### WHAT IS BEING ASKED
Write out every line from the listing below where the string "Passend" is found.

-=-=-

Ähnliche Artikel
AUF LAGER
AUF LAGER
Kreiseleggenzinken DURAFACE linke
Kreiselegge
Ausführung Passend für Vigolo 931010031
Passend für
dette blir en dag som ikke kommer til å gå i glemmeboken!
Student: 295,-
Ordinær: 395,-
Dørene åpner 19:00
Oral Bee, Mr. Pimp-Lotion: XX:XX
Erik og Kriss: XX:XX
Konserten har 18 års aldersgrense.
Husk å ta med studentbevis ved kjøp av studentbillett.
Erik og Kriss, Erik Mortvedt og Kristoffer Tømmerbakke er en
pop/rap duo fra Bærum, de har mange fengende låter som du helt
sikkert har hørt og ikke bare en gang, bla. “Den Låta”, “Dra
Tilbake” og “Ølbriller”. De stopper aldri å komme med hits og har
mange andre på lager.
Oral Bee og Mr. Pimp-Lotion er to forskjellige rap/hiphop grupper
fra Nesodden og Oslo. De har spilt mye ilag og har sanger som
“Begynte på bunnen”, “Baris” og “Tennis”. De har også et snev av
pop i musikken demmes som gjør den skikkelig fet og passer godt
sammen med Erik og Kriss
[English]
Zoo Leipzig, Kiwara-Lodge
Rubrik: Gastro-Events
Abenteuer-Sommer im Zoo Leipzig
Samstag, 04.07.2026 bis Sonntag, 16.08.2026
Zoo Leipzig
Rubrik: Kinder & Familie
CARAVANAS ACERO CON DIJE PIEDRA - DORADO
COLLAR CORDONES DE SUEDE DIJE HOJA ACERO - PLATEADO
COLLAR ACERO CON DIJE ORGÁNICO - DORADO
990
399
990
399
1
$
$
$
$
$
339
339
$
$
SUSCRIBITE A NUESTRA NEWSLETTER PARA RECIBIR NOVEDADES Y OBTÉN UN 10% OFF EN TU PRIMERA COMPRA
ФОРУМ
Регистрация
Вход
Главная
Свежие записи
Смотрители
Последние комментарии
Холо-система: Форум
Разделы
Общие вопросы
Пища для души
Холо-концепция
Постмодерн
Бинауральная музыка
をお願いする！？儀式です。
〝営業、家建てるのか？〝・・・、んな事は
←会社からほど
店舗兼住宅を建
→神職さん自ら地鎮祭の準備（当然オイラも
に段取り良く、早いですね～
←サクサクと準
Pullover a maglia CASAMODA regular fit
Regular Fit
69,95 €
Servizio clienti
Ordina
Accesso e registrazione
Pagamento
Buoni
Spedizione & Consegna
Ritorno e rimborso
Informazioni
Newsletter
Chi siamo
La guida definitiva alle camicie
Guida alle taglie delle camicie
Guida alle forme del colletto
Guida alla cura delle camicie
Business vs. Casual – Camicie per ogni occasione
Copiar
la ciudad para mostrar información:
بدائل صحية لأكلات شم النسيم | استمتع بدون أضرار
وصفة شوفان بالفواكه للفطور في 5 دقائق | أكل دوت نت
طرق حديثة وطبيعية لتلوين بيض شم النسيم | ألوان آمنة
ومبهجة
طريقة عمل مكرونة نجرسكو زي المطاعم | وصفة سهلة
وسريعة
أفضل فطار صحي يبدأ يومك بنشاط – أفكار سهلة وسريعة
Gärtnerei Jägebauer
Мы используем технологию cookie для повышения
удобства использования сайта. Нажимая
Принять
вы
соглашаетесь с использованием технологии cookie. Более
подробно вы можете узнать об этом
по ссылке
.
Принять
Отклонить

-=-=-

### OUTPUT FOR THIS TASK
Ausführung Passend für Vigolo 931010031
Passend für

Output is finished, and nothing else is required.